_Text_
---*---

Ich habe einen mondkalender wo steht, wann der mond günstig zum Karpfenfischen ist, und wann nicht.  
Dieses wochenende stand das wir nur mäßig fangen würden... Aber wir fingen besser den je :q 

Also meine meinung ist das der mond nicht so viel einfluss auf die Karpfenfänge hat.. ​


----------



## biggold (9. Mai 2010)

*AW: Beeinflusst der Mond die Karpfenfänge??*

am ende liegt es immer am fisch ob er beißt oder nicht. macht nicht den mond auch noch dafür verantwortlich. meine freundin geht an solchen tagen nicht mal mehr zum friseuer oder in den garten. was soll das?

ich fange auch an normalen monden oft nichts. ich denke es im wesentlichen mit den fütterzeiten beeinflussen zu können. vor ca. 5 jahren kam mir der gedanke, und seit dem versuche ich mit hilfe von notizen diesen gedanken zu untermauern. bisher erkenne ich aber noch keine regelmäßigkeiten in sachen vollmond. beißzeiten weisen tatsächlich schon eine gewisse regelmäßigkeit auf. fänge jedoch weniger regelmäßig. naja und von gewichten ganz zu schweigen.

---*---

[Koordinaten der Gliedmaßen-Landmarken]
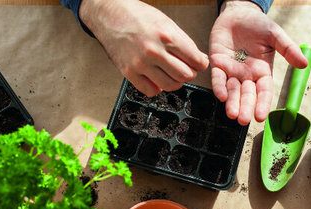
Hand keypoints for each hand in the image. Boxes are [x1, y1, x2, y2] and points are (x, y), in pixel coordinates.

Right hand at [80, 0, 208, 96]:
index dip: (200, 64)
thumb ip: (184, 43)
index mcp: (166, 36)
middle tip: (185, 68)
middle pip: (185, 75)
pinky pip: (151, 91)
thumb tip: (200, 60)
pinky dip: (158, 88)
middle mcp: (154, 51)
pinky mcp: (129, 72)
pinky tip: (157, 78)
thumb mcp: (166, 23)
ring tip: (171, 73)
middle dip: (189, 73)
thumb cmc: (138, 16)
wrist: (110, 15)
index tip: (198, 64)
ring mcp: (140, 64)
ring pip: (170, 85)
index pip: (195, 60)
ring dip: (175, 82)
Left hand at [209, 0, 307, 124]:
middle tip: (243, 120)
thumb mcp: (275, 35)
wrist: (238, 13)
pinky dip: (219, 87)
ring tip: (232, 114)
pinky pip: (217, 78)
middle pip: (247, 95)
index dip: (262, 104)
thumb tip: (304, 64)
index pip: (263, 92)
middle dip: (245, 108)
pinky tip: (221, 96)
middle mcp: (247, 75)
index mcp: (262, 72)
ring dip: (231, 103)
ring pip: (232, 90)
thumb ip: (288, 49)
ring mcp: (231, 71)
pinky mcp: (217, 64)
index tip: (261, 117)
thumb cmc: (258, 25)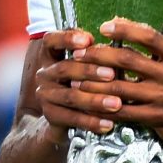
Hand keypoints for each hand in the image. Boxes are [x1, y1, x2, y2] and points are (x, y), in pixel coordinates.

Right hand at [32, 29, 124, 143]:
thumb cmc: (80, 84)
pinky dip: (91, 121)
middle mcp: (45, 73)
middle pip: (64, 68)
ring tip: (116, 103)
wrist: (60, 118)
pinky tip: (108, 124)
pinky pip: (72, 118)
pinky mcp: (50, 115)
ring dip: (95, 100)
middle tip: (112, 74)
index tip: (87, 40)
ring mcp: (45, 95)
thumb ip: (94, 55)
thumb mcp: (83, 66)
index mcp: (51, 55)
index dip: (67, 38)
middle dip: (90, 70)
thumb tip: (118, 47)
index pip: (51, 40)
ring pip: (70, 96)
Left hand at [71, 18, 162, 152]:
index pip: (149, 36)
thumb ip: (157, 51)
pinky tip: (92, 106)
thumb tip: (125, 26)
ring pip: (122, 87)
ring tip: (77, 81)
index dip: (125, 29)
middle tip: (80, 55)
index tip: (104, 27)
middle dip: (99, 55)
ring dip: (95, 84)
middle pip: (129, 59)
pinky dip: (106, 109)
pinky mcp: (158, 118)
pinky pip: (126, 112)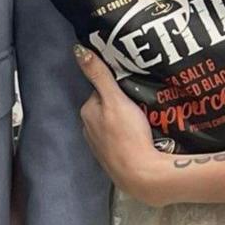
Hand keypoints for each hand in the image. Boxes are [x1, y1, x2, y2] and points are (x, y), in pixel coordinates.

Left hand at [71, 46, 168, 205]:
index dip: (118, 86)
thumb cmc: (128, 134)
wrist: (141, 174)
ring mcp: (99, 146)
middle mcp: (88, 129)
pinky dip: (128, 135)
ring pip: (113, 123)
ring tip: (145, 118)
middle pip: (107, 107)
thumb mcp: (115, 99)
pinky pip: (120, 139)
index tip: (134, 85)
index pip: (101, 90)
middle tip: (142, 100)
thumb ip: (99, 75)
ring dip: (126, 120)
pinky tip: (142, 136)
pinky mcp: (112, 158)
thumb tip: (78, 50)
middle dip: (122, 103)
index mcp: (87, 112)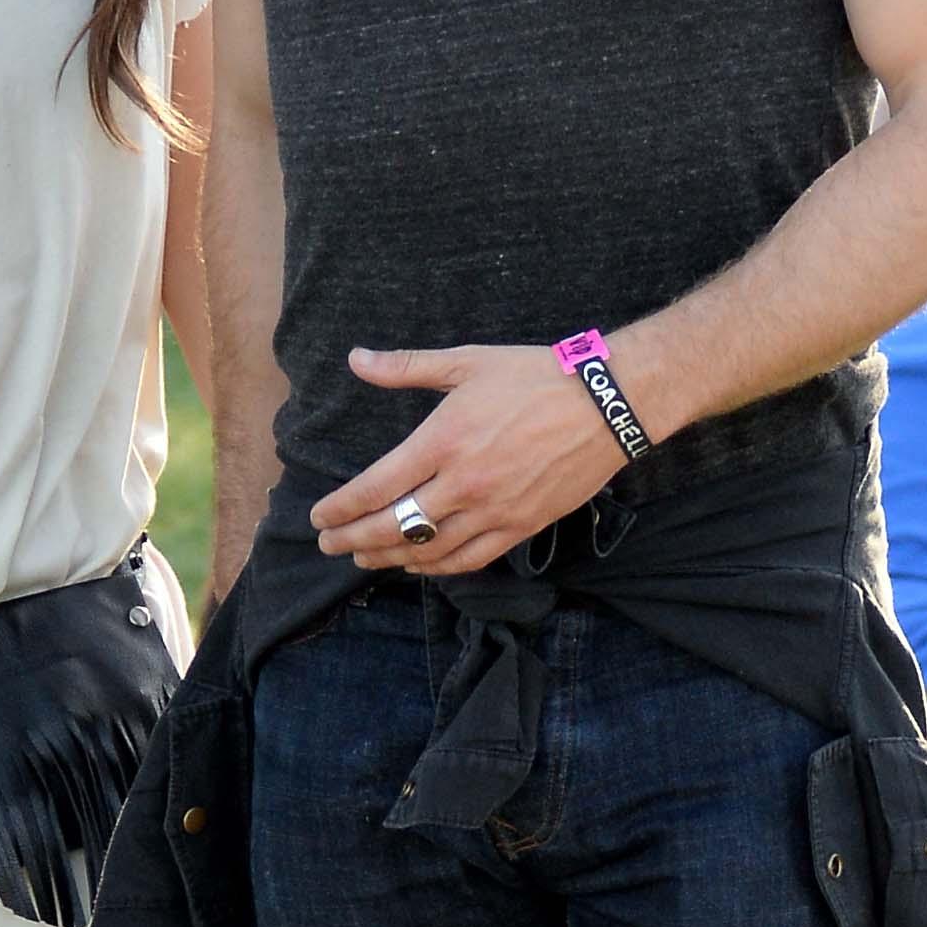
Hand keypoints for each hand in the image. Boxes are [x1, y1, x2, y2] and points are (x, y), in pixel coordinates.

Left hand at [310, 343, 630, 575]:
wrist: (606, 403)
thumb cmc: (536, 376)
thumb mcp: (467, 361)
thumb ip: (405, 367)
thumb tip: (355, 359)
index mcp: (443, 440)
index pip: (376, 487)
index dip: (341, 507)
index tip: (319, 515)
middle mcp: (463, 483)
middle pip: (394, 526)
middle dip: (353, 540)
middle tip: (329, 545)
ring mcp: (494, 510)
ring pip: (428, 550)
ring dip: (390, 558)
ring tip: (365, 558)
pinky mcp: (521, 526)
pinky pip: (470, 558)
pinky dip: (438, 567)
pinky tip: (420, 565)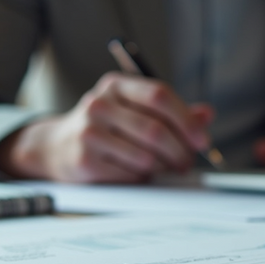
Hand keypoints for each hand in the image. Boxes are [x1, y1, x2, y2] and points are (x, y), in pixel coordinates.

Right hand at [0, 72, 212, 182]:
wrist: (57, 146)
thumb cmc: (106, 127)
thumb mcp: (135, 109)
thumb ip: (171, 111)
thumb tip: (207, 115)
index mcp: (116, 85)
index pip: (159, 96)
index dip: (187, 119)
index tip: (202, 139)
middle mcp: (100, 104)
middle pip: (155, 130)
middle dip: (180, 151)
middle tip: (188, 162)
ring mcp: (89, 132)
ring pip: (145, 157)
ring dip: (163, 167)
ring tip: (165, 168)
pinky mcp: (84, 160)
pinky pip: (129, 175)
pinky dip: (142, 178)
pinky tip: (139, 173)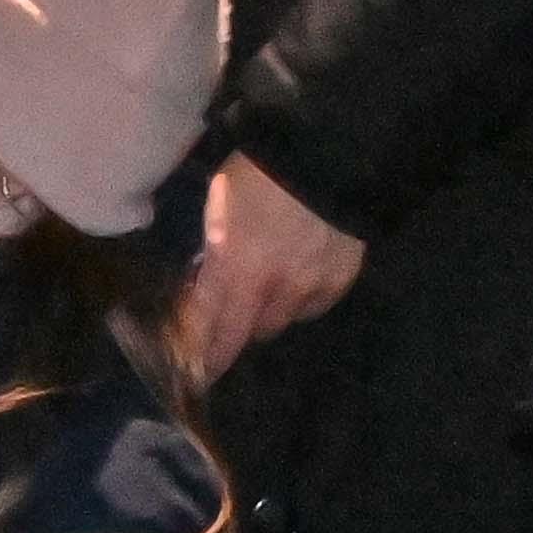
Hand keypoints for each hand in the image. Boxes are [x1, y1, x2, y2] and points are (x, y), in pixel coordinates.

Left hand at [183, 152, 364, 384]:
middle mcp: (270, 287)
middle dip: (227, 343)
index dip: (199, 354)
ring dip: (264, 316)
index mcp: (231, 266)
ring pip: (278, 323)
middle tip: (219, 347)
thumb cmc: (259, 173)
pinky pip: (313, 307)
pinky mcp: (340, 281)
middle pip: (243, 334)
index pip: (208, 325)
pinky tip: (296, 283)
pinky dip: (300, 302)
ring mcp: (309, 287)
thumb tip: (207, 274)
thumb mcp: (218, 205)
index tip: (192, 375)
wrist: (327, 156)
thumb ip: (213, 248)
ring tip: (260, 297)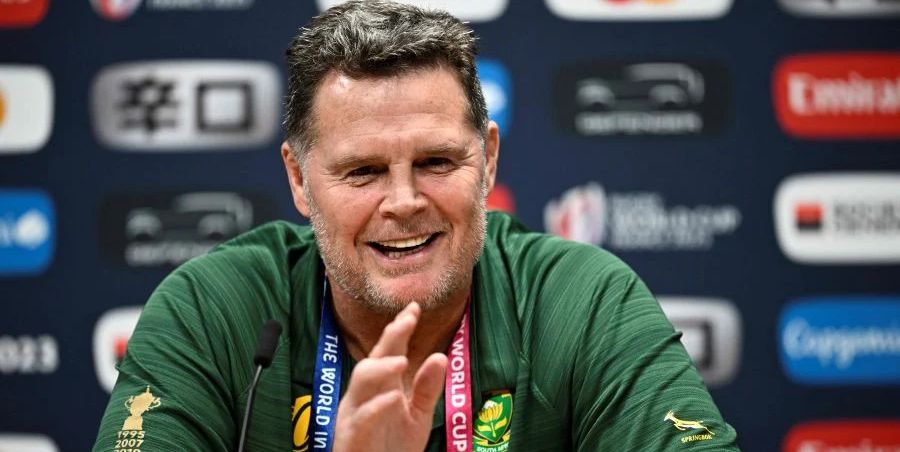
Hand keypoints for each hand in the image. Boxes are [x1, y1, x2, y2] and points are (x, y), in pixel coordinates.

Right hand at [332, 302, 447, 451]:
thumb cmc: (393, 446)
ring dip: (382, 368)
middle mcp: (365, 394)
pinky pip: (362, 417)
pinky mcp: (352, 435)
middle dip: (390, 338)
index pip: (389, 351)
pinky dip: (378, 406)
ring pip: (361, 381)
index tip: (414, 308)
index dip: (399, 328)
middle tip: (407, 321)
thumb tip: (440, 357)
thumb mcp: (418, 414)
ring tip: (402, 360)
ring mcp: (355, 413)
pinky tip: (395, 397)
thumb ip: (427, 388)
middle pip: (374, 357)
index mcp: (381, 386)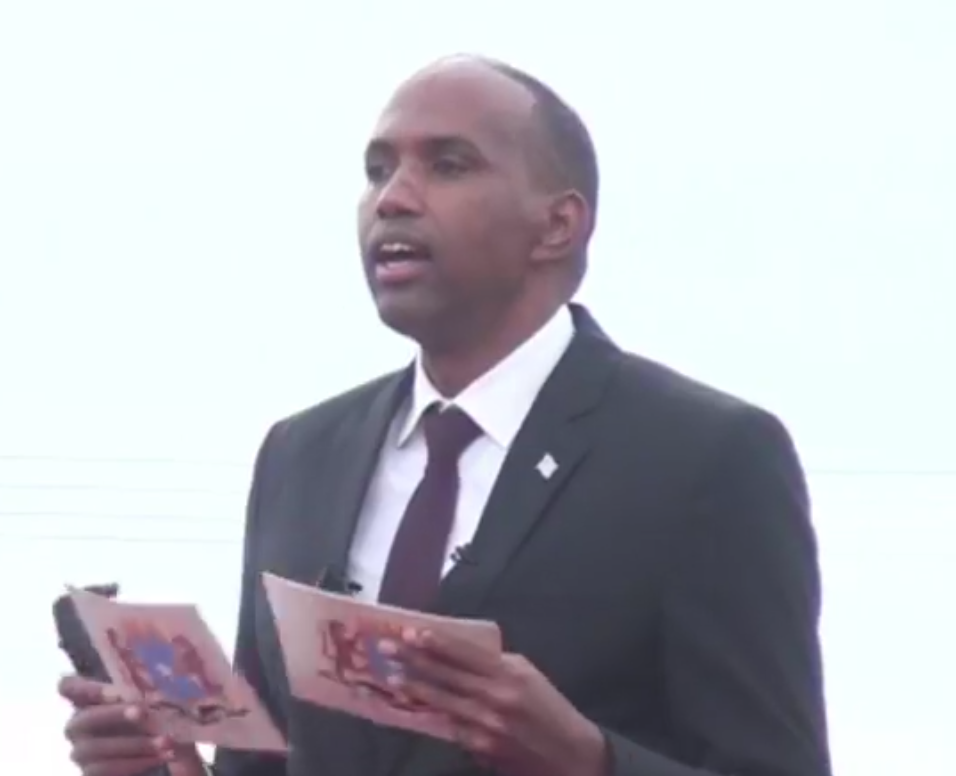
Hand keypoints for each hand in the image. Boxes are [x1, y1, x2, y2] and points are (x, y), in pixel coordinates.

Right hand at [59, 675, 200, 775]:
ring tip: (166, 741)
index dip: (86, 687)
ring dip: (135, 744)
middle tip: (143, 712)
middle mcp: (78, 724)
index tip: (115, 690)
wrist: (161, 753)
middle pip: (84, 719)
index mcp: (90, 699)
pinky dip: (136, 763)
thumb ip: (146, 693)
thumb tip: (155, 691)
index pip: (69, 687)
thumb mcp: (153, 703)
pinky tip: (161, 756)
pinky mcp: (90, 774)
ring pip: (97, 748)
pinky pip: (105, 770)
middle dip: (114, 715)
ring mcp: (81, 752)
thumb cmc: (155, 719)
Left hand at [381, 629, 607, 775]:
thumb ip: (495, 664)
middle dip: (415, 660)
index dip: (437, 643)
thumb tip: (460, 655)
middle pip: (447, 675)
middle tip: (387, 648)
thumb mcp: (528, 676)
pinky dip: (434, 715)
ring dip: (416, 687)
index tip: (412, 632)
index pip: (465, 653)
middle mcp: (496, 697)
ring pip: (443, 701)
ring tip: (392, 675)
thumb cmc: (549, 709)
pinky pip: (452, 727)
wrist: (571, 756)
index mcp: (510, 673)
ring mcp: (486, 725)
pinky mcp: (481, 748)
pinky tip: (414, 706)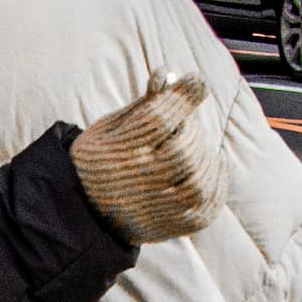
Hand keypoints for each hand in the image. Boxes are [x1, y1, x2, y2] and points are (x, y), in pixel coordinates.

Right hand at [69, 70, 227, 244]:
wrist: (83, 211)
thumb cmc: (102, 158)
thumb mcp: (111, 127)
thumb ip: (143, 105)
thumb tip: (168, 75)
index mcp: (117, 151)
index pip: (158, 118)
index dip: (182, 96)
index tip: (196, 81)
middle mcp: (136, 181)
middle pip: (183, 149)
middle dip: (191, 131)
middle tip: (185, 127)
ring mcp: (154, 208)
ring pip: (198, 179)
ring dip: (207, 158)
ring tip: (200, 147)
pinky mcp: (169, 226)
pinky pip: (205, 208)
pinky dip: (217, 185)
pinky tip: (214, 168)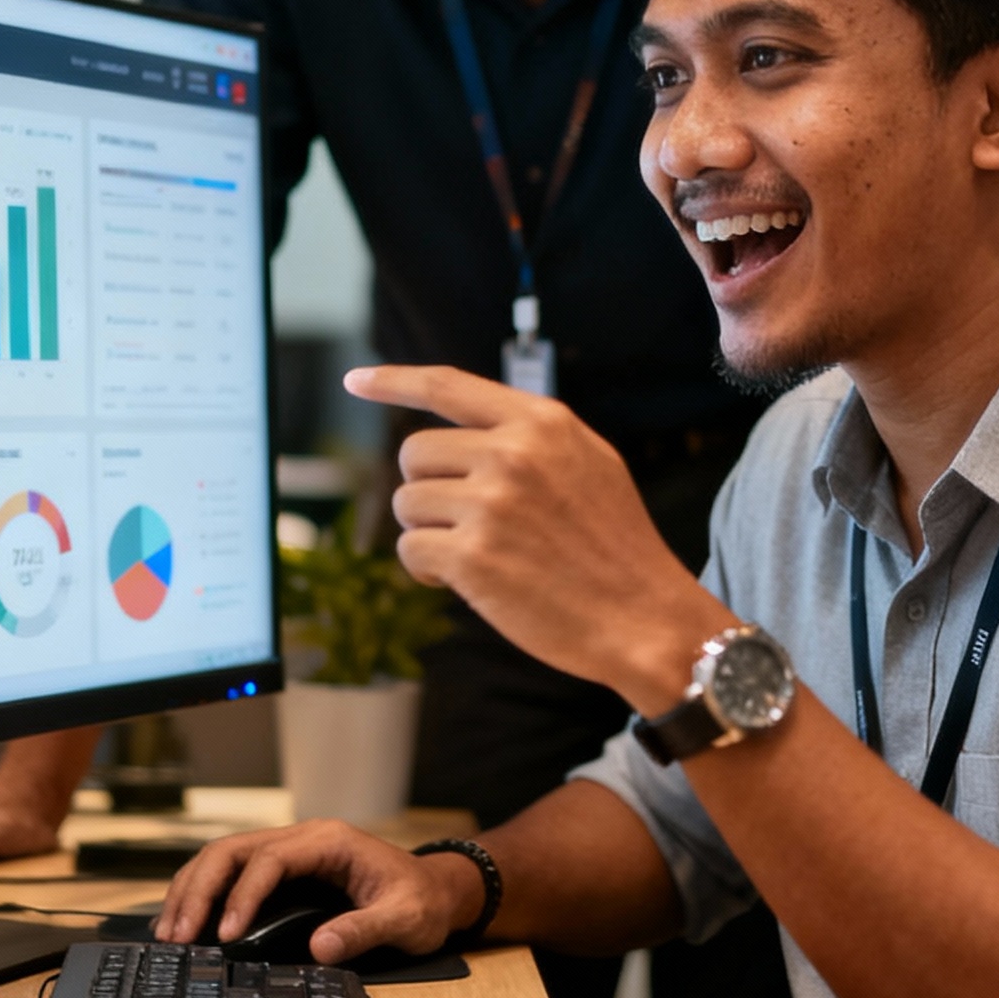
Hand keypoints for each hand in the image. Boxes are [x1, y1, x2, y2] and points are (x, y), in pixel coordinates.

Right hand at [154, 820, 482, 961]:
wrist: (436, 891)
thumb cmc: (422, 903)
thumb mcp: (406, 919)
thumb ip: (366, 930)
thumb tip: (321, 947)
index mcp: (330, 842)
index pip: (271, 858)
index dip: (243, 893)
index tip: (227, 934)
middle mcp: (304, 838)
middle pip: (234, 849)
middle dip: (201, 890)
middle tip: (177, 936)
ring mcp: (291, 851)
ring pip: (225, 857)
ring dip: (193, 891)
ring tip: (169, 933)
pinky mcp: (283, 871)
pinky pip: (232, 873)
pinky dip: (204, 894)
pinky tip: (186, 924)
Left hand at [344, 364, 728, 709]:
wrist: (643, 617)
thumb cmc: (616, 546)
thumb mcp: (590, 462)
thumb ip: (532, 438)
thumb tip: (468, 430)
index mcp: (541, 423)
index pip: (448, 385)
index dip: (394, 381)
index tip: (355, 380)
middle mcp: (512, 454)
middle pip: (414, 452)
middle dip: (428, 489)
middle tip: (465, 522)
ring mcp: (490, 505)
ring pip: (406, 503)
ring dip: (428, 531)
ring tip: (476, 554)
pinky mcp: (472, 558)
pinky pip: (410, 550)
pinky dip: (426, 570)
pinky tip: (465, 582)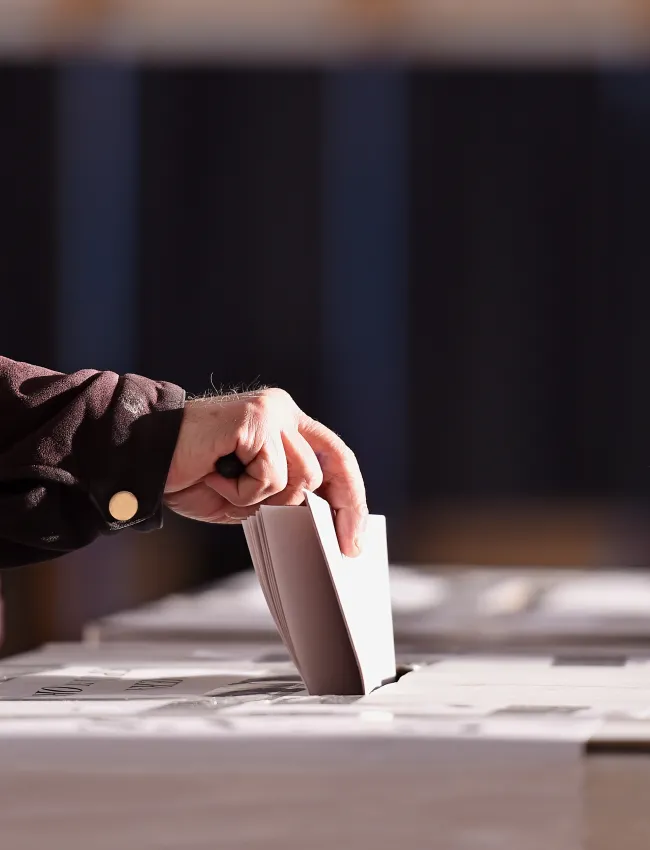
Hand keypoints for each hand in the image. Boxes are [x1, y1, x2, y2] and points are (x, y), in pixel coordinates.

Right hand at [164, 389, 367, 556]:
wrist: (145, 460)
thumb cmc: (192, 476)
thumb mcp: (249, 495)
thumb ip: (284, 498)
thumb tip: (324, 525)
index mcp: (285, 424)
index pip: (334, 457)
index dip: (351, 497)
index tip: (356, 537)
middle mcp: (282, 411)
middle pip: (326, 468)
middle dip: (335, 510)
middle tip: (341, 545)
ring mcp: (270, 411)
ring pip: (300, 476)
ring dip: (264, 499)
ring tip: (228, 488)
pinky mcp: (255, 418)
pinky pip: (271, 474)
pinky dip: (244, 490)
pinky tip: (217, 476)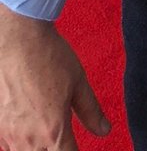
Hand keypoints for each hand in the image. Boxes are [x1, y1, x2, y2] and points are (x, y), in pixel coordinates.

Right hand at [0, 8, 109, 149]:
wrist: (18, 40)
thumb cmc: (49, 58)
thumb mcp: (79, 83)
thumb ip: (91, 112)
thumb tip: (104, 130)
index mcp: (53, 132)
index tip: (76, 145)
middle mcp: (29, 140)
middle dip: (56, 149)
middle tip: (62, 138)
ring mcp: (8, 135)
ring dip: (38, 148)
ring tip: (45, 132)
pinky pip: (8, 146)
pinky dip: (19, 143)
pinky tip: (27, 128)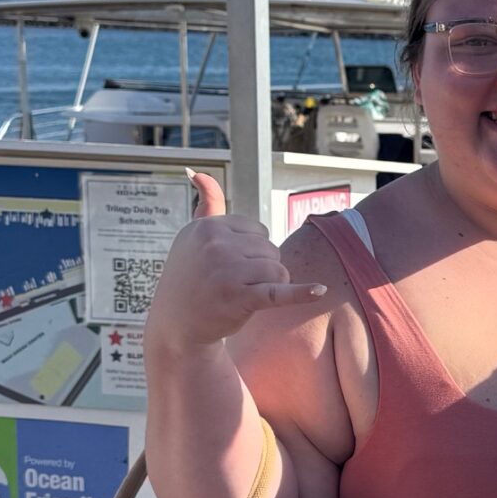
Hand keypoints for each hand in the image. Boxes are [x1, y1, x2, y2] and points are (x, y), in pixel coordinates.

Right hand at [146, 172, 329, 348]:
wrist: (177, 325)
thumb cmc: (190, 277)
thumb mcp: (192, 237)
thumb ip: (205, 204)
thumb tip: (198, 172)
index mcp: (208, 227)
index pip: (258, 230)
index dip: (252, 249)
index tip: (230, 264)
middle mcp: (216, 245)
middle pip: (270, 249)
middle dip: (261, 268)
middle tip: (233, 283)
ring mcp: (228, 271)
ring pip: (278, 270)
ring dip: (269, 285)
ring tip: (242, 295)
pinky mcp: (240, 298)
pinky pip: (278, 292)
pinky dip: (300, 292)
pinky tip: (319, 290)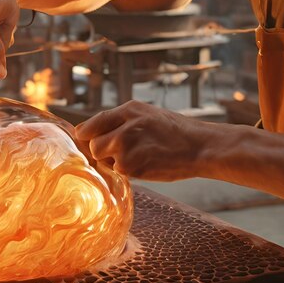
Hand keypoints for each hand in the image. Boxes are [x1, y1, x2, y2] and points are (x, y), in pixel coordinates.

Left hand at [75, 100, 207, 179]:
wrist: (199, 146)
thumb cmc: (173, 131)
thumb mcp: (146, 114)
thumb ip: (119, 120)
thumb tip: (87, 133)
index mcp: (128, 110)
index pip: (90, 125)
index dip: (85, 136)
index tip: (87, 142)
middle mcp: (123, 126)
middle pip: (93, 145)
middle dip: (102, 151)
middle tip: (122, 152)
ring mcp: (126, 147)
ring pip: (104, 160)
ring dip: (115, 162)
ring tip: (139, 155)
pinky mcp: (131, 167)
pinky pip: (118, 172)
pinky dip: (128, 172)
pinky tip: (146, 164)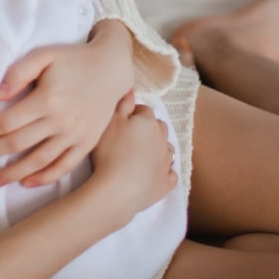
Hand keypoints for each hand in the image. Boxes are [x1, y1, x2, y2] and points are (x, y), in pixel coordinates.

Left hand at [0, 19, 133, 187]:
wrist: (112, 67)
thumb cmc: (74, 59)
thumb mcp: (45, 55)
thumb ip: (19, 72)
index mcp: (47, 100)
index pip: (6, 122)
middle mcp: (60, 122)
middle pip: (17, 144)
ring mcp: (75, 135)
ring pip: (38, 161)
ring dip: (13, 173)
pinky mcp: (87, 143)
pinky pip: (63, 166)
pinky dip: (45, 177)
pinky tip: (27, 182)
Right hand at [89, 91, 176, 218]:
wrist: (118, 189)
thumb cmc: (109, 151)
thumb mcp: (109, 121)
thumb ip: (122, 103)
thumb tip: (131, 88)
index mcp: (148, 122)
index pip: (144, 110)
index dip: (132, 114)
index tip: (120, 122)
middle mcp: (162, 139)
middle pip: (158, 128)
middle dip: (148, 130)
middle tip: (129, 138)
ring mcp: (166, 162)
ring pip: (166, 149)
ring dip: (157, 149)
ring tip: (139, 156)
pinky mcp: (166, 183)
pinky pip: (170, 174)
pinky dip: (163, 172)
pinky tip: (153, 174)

---*---

_Aufgabe 1_
Beantworte anhand des Forumstexts:
(a) Was stand laut Mondkalender für dieses Wochenende?
(b) Wohin geht die Freundin von biggold an solchen Tagen nicht mehr?
(c) Vor wie vielen Jahren kam biggold der Gedanke mit den Fütterzeiten?
_Aufgabe 2_
Übersetze bitte diesen Satz aus dem Forumstext ins Englische: "bisher erkenne ich aber noch keine regelmäßigkeiten in sachen vollmond."
Die Zeilen spielen hierfür keine Rolle.

_Ergebnis 1_
(a) Dass nur mäßig gefangen würde.
(b) Zum Friseur oder in den Garten.
(c) Vor ca. 5 Jahren.

_Ergebnis 2_
So far, however, I don't see any regularities when it comes to the full moon.